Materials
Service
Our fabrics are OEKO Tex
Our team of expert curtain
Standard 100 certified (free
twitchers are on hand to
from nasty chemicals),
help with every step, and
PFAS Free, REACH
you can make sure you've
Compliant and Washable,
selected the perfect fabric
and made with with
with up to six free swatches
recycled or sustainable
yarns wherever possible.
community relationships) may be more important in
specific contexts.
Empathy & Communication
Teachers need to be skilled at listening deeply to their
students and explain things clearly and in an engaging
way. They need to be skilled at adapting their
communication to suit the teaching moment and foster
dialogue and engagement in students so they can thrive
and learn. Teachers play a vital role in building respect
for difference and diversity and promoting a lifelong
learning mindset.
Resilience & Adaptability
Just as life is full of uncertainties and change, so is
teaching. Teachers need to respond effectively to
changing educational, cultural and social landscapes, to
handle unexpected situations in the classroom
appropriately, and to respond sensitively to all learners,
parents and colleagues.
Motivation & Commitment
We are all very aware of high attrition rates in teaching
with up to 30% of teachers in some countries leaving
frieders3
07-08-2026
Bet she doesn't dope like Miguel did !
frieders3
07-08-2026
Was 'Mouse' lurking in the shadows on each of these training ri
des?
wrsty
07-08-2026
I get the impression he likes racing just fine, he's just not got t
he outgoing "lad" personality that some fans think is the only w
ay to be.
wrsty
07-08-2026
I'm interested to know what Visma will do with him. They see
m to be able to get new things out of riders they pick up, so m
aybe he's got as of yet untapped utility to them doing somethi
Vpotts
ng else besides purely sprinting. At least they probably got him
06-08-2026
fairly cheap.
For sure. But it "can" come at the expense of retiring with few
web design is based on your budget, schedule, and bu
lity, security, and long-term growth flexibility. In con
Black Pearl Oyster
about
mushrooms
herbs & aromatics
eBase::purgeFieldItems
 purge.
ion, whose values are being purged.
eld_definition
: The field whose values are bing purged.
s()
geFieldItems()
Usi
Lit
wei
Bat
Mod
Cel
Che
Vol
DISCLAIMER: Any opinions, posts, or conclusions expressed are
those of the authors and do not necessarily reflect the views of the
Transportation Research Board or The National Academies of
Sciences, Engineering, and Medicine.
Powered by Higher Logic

····················

PROMPT
Transcription of all the material must be exact.

ANSWER
Materials
Service
Our fabrics are OEKO Tex
Our team of expert curtain
Standard 100 certified (free
twitchers are on hand to
from nasty chemicals),
help with every step, and
PFAS Free, REACH
you can make sure you've
Compliant and Washable,
selected the perfect fabric
and made with with
with up to six free swatches
recycled or sustainable
yarns wherever possible.
community relationships) may be more important in
specific contexts.
Empathy & Communication
Teachers need to be skilled at listening deeply to their
students and explain things clearly and in an engaging
way. They need to be skilled at adapting their
communication to suit the teaching moment and foster
dialogue and engagement in students so they can thrive
and learn. Teachers play a vital role in building respect
for difference and diversity and promoting a lifelong
learning mindset.
Resilience & Adaptability
Just as life is full of uncertainties and change, so is
teaching. Teachers need to respond effectively to
changing educational, cultural and social landscapes, to
handle unexpected situations in the classroom
appropriately, and to respond sensitively to all learners,
parents and colleagues.
Motivation & Commitment
We are all very aware of high attrition rates in teaching
with up to 30% of teachers in some countries leaving
frieders3
07-08-2026
Bet she doesn't dope like Miguel did !
frieders3
07-08-2026
Was 'Mouse' lurking in the shadows on each of these training ri
des?
wrsty
07-08-2026
I get the impression he likes racing just fine, he's just not got t
he outgoing "lad" personality that some fans think is the only w
ay to be.
wrsty
07-08-2026
I'm interested to know what Visma will do with him. They see
m to be able to get new things out of riders they pick up, so m
aybe he's got as of yet untapped utility to them doing somethi
Vpotts
ng else besides purely sprinting. At least they probably got him
06-08-2026
fairly cheap.
For sure. But it "can" come at the expense of retiring with few
web design is based on your budget, schedule, and bu
lity, security, and long-term growth flexibility. In con
Black Pearl Oyster
about
mushrooms
herbs & aromatics
eBase::purgeFieldItems
 purge.
ion, whose values are being purged.
eld_definition
: The field whose values are bing purged.
s()
geFieldItems()
Usi
Lit
wei
Bat
Mod
Cel
Che
Vol
DISCLAIMER: Any opinions, posts, or conclusions expressed are
those of the authors and do not necessarily reflect the views of the
Transportation Research Board or The National Academies of
Sciences, Engineering, and Medicine.
Powered by Higher Logic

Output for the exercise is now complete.